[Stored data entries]

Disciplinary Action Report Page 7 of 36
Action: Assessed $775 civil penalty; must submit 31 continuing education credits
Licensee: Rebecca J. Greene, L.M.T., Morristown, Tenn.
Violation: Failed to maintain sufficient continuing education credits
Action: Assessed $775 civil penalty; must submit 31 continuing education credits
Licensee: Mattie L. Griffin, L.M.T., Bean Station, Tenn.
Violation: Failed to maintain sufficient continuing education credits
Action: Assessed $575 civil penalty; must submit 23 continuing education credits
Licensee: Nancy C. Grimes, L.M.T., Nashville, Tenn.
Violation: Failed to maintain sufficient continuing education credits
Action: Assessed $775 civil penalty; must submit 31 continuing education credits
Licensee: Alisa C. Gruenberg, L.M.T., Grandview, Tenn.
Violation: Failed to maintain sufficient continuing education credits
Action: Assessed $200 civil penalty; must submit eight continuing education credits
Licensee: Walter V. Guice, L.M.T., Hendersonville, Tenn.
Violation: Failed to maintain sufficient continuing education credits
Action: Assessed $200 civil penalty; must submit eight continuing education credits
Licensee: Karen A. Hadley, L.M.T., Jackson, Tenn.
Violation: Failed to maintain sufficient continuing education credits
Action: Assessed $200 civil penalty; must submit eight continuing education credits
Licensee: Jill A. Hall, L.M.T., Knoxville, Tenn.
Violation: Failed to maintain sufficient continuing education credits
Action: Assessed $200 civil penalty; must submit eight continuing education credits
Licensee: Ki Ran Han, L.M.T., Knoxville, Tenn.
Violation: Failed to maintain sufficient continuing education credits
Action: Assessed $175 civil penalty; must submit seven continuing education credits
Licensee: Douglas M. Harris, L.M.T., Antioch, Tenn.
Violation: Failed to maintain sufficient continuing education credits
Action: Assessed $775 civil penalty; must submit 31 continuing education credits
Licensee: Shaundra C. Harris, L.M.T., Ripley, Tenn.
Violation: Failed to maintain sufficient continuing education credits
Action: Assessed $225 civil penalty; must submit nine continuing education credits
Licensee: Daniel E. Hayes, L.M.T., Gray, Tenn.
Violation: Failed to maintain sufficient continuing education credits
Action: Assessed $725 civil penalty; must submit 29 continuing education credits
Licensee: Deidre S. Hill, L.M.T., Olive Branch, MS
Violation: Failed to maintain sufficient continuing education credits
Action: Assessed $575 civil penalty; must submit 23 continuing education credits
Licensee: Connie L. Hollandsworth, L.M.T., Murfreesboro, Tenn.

WHAT TO WORK ON
The records above are to be written out again word for word.

EXERCISE RESULT
Disciplinary Action Report Page 7 of 36
Action: Assessed $775 civil penalty; must submit 31 continuing education credits
Licensee: Rebecca J. Greene, L.M.T., Morristown, Tenn.
Violation: Failed to maintain sufficient continuing education credits
Action: Assessed $775 civil penalty; must submit 31 continuing education credits
Licensee: Mattie L. Griffin, L.M.T., Bean Station, Tenn.
Violation: Failed to maintain sufficient continuing education credits
Action: Assessed $575 civil penalty; must submit 23 continuing education credits
Licensee: Nancy C. Grimes, L.M.T., Nashville, Tenn.
Violation: Failed to maintain sufficient continuing education credits
Action: Assessed $775 civil penalty; must submit 31 continuing education credits
Licensee: Alisa C. Gruenberg, L.M.T., Grandview, Tenn.
Violation: Failed to maintain sufficient continuing education credits
Action: Assessed $200 civil penalty; must submit eight continuing education credits
Licensee: Walter V. Guice, L.M.T., Hendersonville, Tenn.
Violation: Failed to maintain sufficient continuing education credits
Action: Assessed $200 civil penalty; must submit eight continuing education credits
Licensee: Karen A. Hadley, L.M.T., Jackson, Tenn.
Violation: Failed to maintain sufficient continuing education credits
Action: Assessed $200 civil penalty; must submit eight continuing education credits
Licensee: Jill A. Hall, L.M.T., Knoxville, Tenn.
Violation: Failed to maintain sufficient continuing education credits
Action: Assessed $200 civil penalty; must submit eight continuing education credits
Licensee: Ki Ran Han, L.M.T., Knoxville, Tenn.
Violation: Failed to maintain sufficient continuing education credits
Action: Assessed $175 civil penalty; must submit seven continuing education credits
Licensee: Douglas M. Harris, L.M.T., Antioch, Tenn.
Violation: Failed to maintain sufficient continuing education credits
Action: Assessed $775 civil penalty; must submit 31 continuing education credits
Licensee: Shaundra C. Harris, L.M.T., Ripley, Tenn.
Violation: Failed to maintain sufficient continuing education credits
Action: Assessed $225 civil penalty; must submit nine continuing education credits
Licensee: Daniel E. Hayes, L.M.T., Gray, Tenn.
Violation: Failed to maintain sufficient continuing education credits
Action: Assessed $725 civil penalty; must submit 29 continuing education credits
Licensee: Deidre S. Hill, L.M.T., Olive Branch, MS
Violation: Failed to maintain sufficient continuing education credits
Action: Assessed $575 civil penalty; must submit 23 continuing education credits
Licensee: Connie L. Hollandsworth, L.M.T., Murfreesboro, Tenn.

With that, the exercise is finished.